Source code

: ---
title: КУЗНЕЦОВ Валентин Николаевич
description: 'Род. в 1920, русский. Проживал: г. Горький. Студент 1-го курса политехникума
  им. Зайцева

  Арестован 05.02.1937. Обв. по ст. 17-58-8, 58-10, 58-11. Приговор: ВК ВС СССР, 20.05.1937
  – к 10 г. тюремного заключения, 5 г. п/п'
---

■ EXERCISE OBJECTIVE
Retype each entry without altering a single word.

■ REPLY
Source code

: ---
title: КУЗНЕЦОВ Валентин Николаевич
description: 'Род. в 1920, русский. Проживал: г. Горький. Студент 1-го курса политехникума
  им. Зайцева

  Арестован 05.02.1937. Обв. по ст. 17-58-8, 58-10, 58-11. Приговор: ВК ВС СССР, 20.05.1937
  – к 10 г. тюремного заключения, 5 г. п/п'
---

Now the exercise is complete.